EXERCISE OBJECTIVE:
Reproduce the lines below, putting "Main Office" in place of "Chicago Office" and leaving all other text unchanged. Leave the pictures out of your answer.

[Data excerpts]

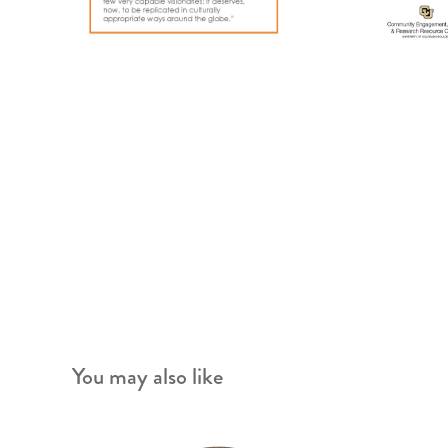
You may also like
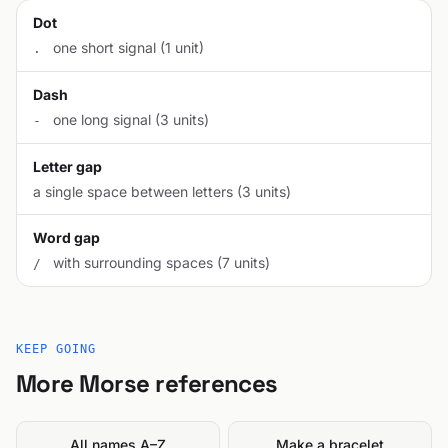
Dot
one short signal (1 unit)
.
Dash
one long signal (3 units)
-
Letter gap
a single space between letters (3 units)
Word gap
with surrounding spaces (7 units)
/
KEEP GOING
More Morse references
All names A–Z
Make a bracelet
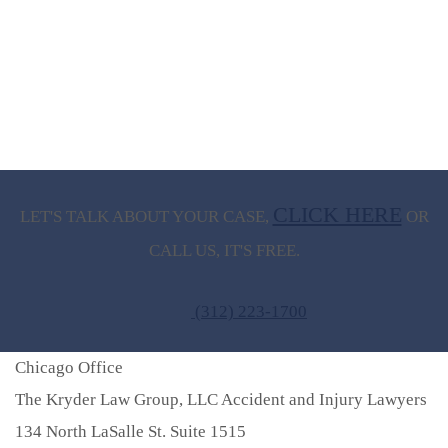
CLICK HERE
LET'S TALK ABOUT
YOUR CASE,
OR
CALL US, IT'S FREE.
(312) 223-1700
Chicago Office
The Kryder Law Group, LLC Accident and Injury Lawyers
134 North LaSalle St. Suite 1515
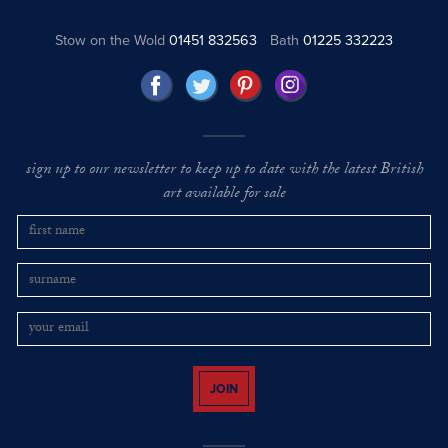
Stow on the Wold
01451 832563
Bath
01225 332223
sign up to our newsletter to keep up to date with the latest British
art available for sale
JOIN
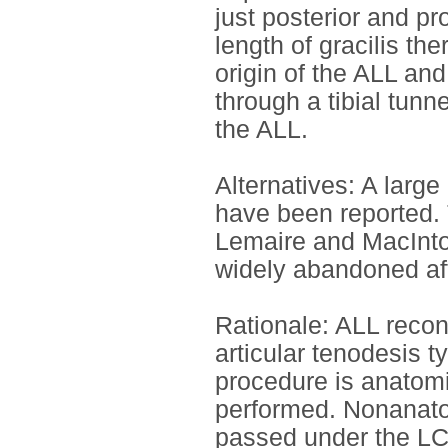
just posterior and pr
length of gracilis th
origin of the ALL and 
through a tibial tunn
the ALL.
Alternatives: A larg
have been reported.
Lemaire and MacInto
widely abandoned afte
Rationale: ALL recons
articular tenodesis t
procedure is anatom
performed. Nonanatom
passed under the LCL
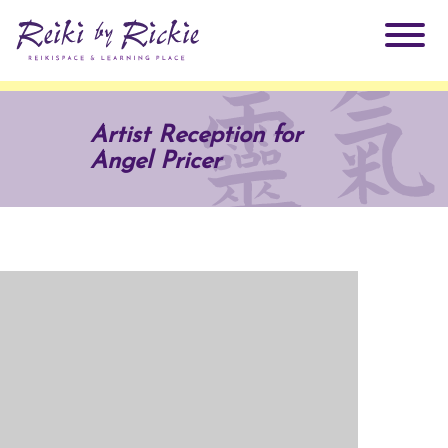
About Rickie
Artist Reception for
Angel Pricer
Why Reiki?
Practitioners
Products
Testimonials
Books
ReikiSpace Signature Essential Oil Products
Services
ReikiKids
ReikiSpace/enLIGHT10
Classes & Events
Reiki by Rickie Mentorship Program
Radiating Our Reiki Light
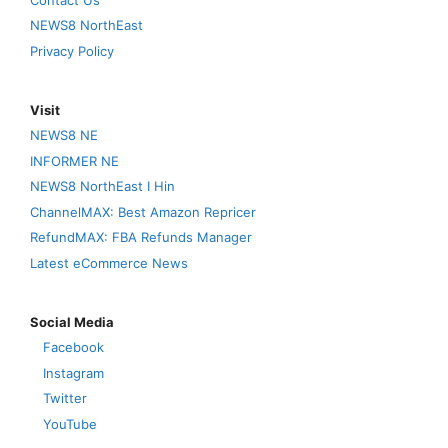
NEWS8 NorthEast
Privacy Policy
Visit
NEWS8 NE
INFORMER NE
NEWS8 NorthEast I Hin
ChannelMAX: Best Amazon Repricer
RefundMAX: FBA Refunds Manager
Latest eCommerce News
Social Media
Facebook
Instagram
Twitter
YouTube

EXERCISE ANSWER:
You may also like
Dot
one short signal (1 unit)
.
Dash
one long signal (3 units)
-
Letter gap
a single space between letters (3 units)
Word gap
with surrounding spaces (7 units)
/
KEEP GOING
More Morse references
All names A–Z
Make a bracelet
CLICK HERE
LET'S TALK ABOUT
YOUR CASE,
OR
CALL US, IT'S FREE.
(312) 223-1700
Main Office
The Kryder Law Group, LLC Accident and Injury Lawyers
134 North LaSalle St. Suite 1515
Stow on the Wold
01451 832563
Bath
01225 332223
sign up to our newsletter to keep up to date with the latest British
art available for sale
JOIN
just posterior and pr
length of gracilis th
origin of the ALL and 
through a tibial tunn
the ALL.
Alternatives: A larg
have been reported.
Lemaire and MacInto
widely abandoned afte
Rationale: ALL recons
articular tenodesis t
procedure is anatom
performed. Nonanatom
passed under the LCL
About Rickie
Artist Reception for
Angel Pricer
Why Reiki?
Practitioners
Products
Testimonials
Books
ReikiSpace Signature Essential Oil Products
Services
ReikiKids
ReikiSpace/enLIGHT10
Classes & Events
Reiki by Rickie Mentorship Program
Radiating Our Reiki Light
NEWS8 NorthEast
Privacy Policy
Visit
NEWS8 NE
INFORMER NE
NEWS8 NorthEast I Hin
ChannelMAX: Best Amazon Repricer
RefundMAX: FBA Refunds Manager
Latest eCommerce News
Social Media
Facebook
Instagram
Twitter
YouTube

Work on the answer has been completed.